Please write out exactly, and only, the lines from the first in the material below to the line containing "[17] Luigi Galgani, Antonio", both included.

*** Opening of Material provided ***

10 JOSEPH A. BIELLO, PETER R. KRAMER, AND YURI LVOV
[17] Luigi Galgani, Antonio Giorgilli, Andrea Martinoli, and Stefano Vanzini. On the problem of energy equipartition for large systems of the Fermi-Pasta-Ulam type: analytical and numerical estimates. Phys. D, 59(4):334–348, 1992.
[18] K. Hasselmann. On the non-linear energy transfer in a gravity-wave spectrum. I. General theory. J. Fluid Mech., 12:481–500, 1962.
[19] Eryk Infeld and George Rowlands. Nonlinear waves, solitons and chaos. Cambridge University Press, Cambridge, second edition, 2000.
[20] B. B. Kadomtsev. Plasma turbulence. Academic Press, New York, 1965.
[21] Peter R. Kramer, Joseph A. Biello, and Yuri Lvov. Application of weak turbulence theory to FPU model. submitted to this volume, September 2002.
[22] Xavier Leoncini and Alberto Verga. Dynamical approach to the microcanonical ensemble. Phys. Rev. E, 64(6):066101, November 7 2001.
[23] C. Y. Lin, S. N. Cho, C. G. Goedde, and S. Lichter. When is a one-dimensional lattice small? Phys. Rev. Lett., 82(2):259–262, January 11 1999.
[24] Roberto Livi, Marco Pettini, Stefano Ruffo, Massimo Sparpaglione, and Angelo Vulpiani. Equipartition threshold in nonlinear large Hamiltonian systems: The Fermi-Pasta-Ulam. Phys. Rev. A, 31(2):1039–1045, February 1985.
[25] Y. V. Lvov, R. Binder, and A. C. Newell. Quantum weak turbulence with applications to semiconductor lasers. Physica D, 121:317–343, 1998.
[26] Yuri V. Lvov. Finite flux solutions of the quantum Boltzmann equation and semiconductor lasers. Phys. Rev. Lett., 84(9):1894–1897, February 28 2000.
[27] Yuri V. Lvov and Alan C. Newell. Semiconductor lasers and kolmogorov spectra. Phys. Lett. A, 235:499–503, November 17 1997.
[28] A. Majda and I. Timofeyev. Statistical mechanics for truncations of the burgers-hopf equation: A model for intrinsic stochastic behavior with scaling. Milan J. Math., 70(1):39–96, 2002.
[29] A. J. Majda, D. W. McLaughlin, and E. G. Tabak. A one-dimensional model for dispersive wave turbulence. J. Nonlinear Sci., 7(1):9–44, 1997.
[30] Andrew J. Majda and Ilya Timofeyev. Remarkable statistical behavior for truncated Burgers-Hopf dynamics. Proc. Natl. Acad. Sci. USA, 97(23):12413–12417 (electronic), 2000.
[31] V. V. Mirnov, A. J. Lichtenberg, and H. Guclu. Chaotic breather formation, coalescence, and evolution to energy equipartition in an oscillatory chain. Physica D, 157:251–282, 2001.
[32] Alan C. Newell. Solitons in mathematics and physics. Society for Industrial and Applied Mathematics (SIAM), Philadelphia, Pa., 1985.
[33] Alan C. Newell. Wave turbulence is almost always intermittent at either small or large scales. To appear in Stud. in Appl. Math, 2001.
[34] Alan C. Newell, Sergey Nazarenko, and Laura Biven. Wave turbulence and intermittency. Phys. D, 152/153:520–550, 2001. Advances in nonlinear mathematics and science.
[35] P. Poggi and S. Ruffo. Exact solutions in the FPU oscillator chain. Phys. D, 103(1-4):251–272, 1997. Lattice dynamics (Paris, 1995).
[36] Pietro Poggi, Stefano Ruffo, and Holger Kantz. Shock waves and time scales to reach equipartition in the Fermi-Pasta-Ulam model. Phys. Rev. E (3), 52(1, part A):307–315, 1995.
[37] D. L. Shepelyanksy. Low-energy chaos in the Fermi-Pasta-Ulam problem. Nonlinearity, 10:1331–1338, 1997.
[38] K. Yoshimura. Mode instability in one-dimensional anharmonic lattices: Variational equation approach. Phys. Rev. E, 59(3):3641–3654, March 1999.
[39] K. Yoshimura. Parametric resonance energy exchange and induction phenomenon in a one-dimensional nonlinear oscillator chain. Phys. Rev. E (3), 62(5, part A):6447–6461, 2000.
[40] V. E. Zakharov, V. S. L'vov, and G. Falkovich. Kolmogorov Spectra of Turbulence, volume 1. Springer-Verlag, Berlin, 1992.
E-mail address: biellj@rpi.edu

*** Close of Material provided ***

* Reply to the exercise:
10 JOSEPH A. BIELLO, PETER R. KRAMER, AND YURI LVOV
[17] Luigi Galgani, Antonio Giorgilli, Andrea Martinoli, and Stefano Vanzini. On the problem of energy equipartition for large systems of the Fermi-Pasta-Ulam type: analytical and numerical estimates. Phys. D, 59(4):334–348, 1992.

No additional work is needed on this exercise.